■ WHAT THIS TASK INVOLVES
In the listing below, find each line that holds "representaba" and list it.

■ PROVIDED DATA
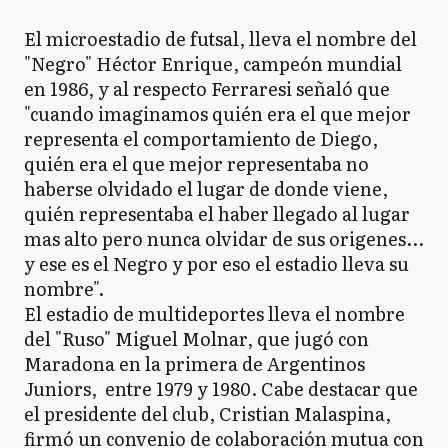
El microestadio de futsal, lleva el nombre del
"Negro" Héctor Enrique, campeón mundial
en 1986, y al respecto Ferraresi señaló que
"cuando imaginamos quién era el que mejor
representa el comportamiento de Diego,
quién era el que mejor representaba no
haberse olvidado el lugar de donde viene,
quién representaba el haber llegado al lugar
mas alto pero nunca olvidar de sus origenes...
y ese es el Negro y por eso el estadio lleva su
nombre".
El estadio de multideportes lleva el nombre
del "Ruso" Miguel Molnar, que jugó con
Maradona en la primera de Argentinos
Juniors, entre 1979 y 1980. Cabe destacar que
el presidente del club, Cristian Malaspina,
firmó un convenio de colaboración mutua con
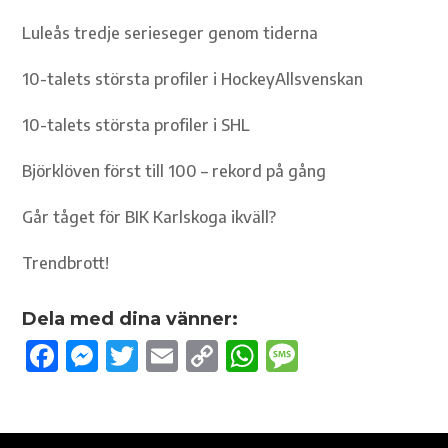
Luleås tredje serieseger genom tiderna
10-talets största profiler i HockeyAllsvenskan
10-talets största profiler i SHL
Björklöven först till 100 – rekord på gång
Går tåget för BIK Karlskoga ikväll?
Trendbrott!
Dela med dina vänner:
F
M
T
E
C
W
M
ac
es
w
m
o
h
es
e
se
it
ail
p
at
sa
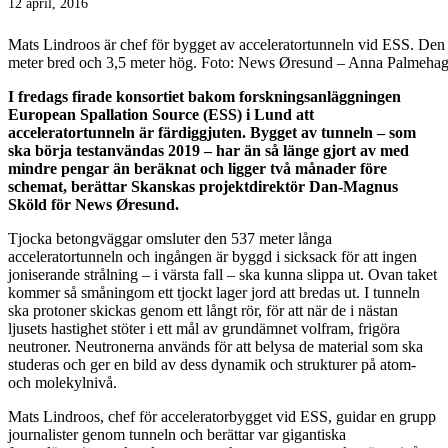
12 april, 2016
Mats Lindroos är chef för bygget av acceleratortunneln vid ESS. Den 
meter bred och 3,5 meter hög. Foto: News Øresund – Anna Palmeha
I fredags firade konsortiet bakom forskningsanläggningen
European Spallation Source (ESS) i Lund att
acceleratortunneln är färdiggjuten. Bygget av tunneln – som
ska börja testanvändas 2019 – har än så länge gjort av med
mindre pengar än beräknat och ligger två månader före
schemat, berättar Skanskas projektdirektör Dan-Magnus
Sköld för News Øresund.
Tjocka betongväggar omsluter den 537 meter långa
acceleratortunneln och ingången är byggd i sicksack för att ingen
joniserande strålning – i värsta fall – ska kunna slippa ut. Ovan taket
kommer så småningom ett tjockt lager jord att bredas ut. I tunneln
ska protoner skickas genom ett långt rör, för att när de i nästan
ljusets hastighet stöter i ett mål av grundämnet volfram, frigöra
neutroner. Neutronerna används för att belysa de material som ska
studeras och ger en bild av dess dynamik och strukturer på atom-
och molekylnivå.
Mats Lindroos, chef för acceleratorbygget vid ESS, guidar en grupp
journalister genom tunneln och berättar var gigantiska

■ RESULT FOR THIS TASK
quién era el que mejor representaba no
quién representaba el haber llegado al lugar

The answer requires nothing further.